Although, as has been stated, no single nation can establish any principle of international law, still systems of private law are often resorted to, to aid in the solution of questions of international law. This is particularly true of the great system of Roman law.

14 Thirty Hogsheads Sugar vs. Boyle, 9 Cranch, 198.

"As it was the only system of law with which the earlier writers on international law were familiar, and as its principles seemed to be sufficiently general, in character and scope, to apply to the reciprocal relations of states, its authority was frequently invoked by them in the preparation of their treatises." 15

As various portions of the system of international law are constantly administered in the regular courts of the different nations, the decisions in such cases constitute an important source of authority on such portions of international law. That international law is part of the law of the United States has been repeatedly decided by the Supreme Court of the United States.
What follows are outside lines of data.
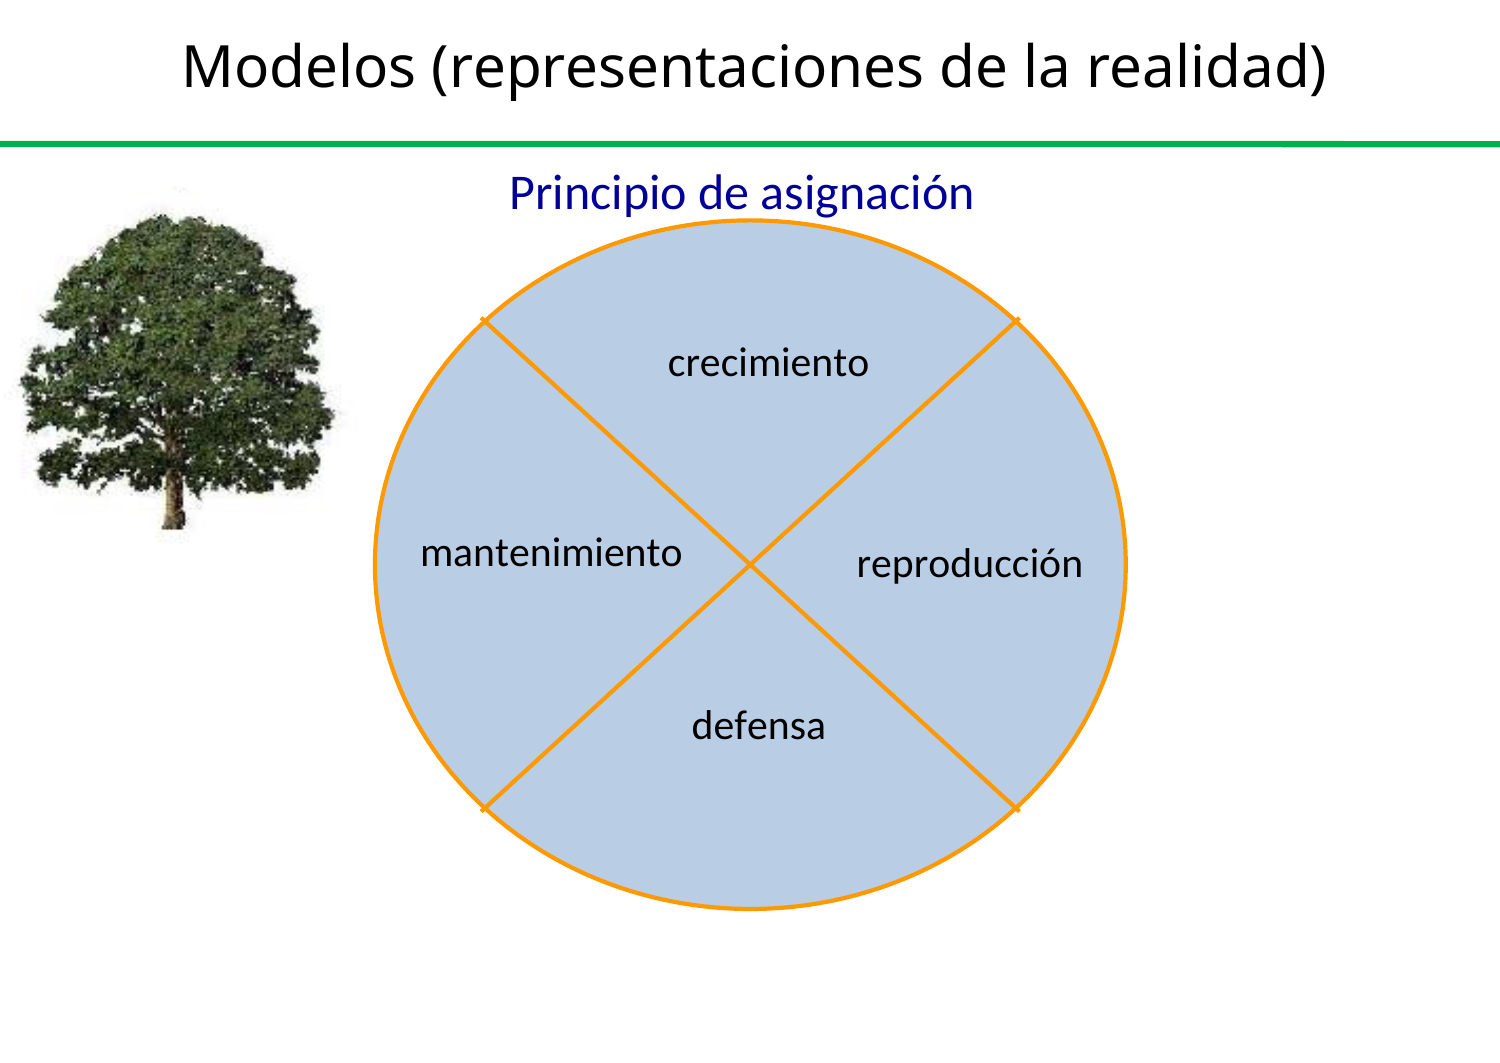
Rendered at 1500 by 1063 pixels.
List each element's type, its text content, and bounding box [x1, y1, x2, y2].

text_box [374, 228, 1126, 909]
text_box defensa [676, 690, 842, 756]
text_box Principio de asignación [374, 151, 1111, 228]
text_box crecimiento [653, 327, 885, 394]
text_box mantenimiento [405, 517, 698, 583]
text_box Modelos (representaciones de la realidad) [167, 21, 1343, 107]
picture [0, 185, 365, 554]
text_box reproducción [841, 528, 1099, 595]
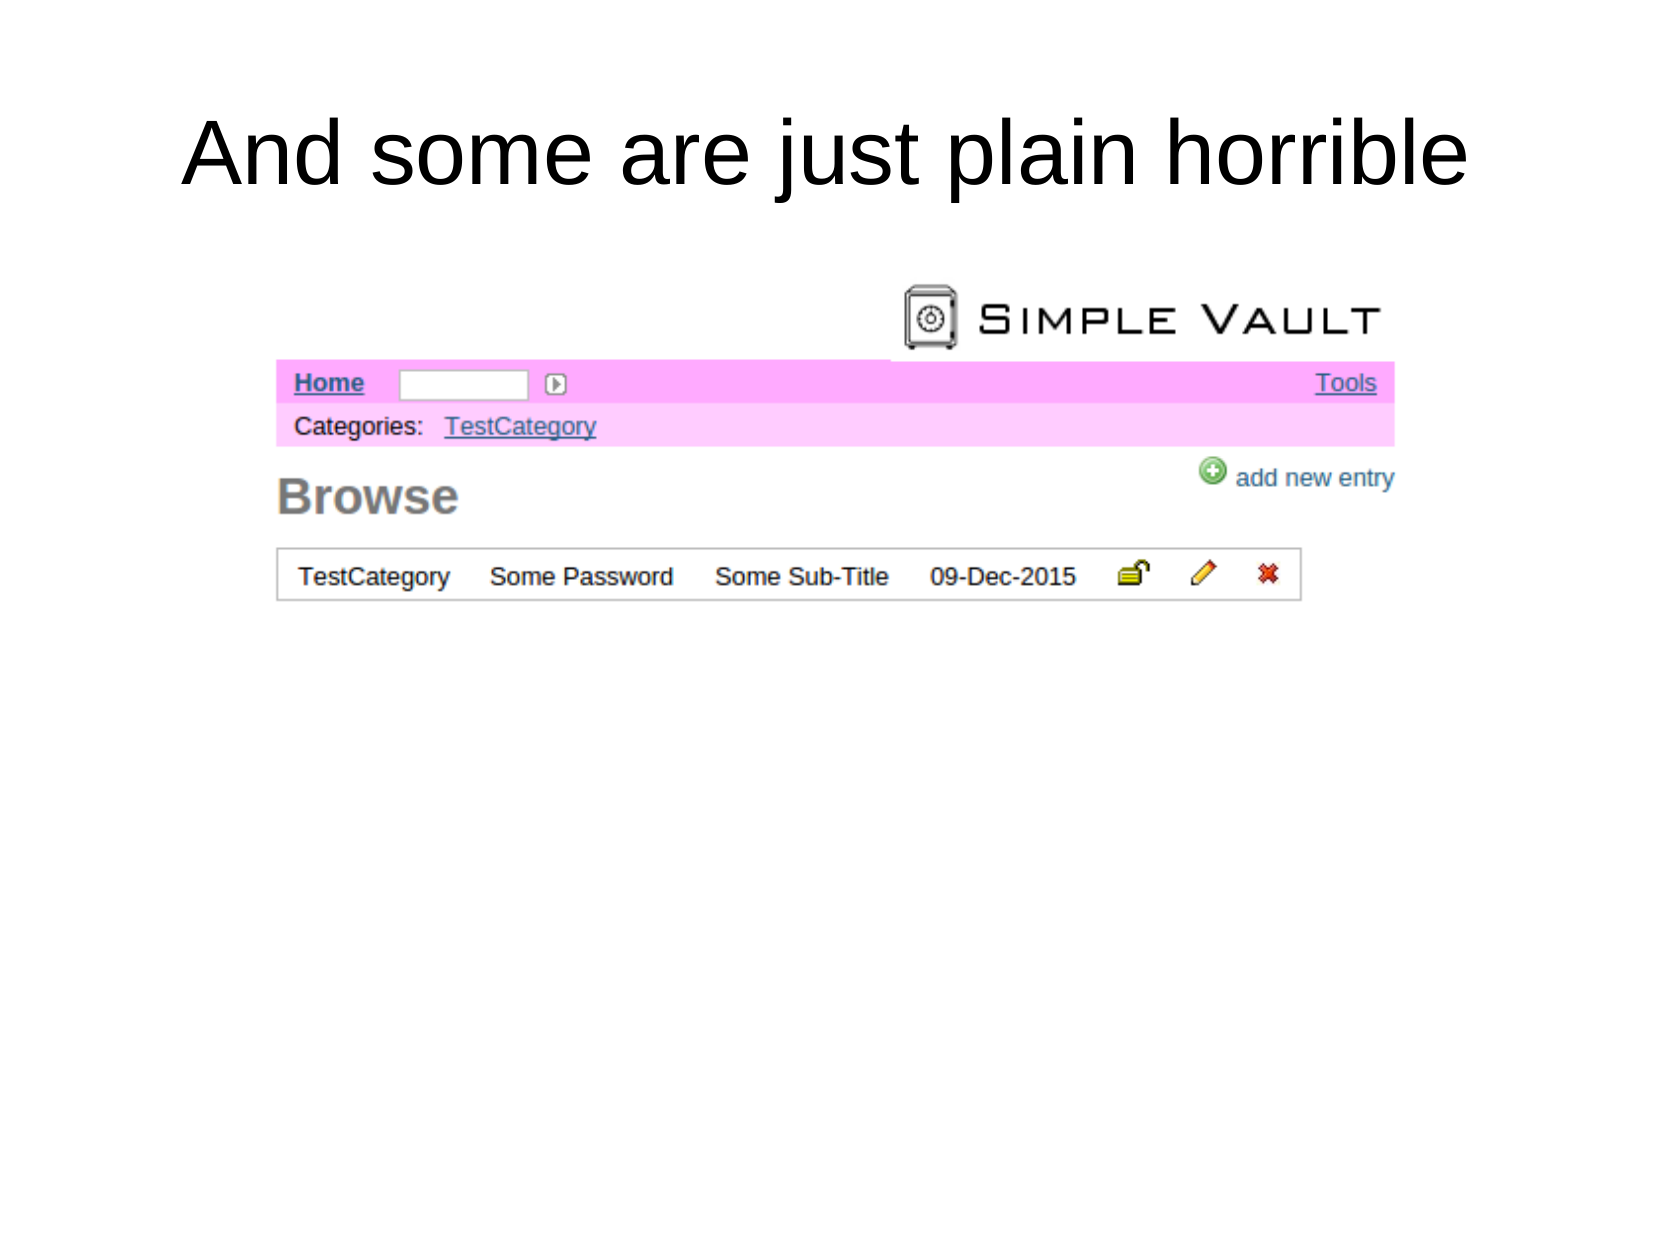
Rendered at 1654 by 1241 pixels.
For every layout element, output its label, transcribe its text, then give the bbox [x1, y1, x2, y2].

"International law, in its widest and most comprehensive sense - including not only questions of right between nations, governed by what has been appropriately called the law of nations, but also questions arising under what is usually called private international law, or the conflict of laws, and concerning the rights of persons within the territory and dominion of one nation, by reason of acts, private or public, done within the dominions of another nation - is part of our law, and must be ascertained and administered by the courts of justice, as often as such questions are presented in litigation between man and man, duly submitted to their determination." 16

"The laws which the citizens of the United States are to obey in regard to intercourse with a nation or people with which they are at war are laws of the

United States. These laws will be unwritten international law, if nothing be adopted or announced to the contrary; or the express regulations of the government when it sees fit to make them. But in both cases it is the law of the United States for the time being, whether written or unwritten." 17

15 Davis on International Law, page 20.

16 Hilton vs. Guyot, 159 U. S., 163.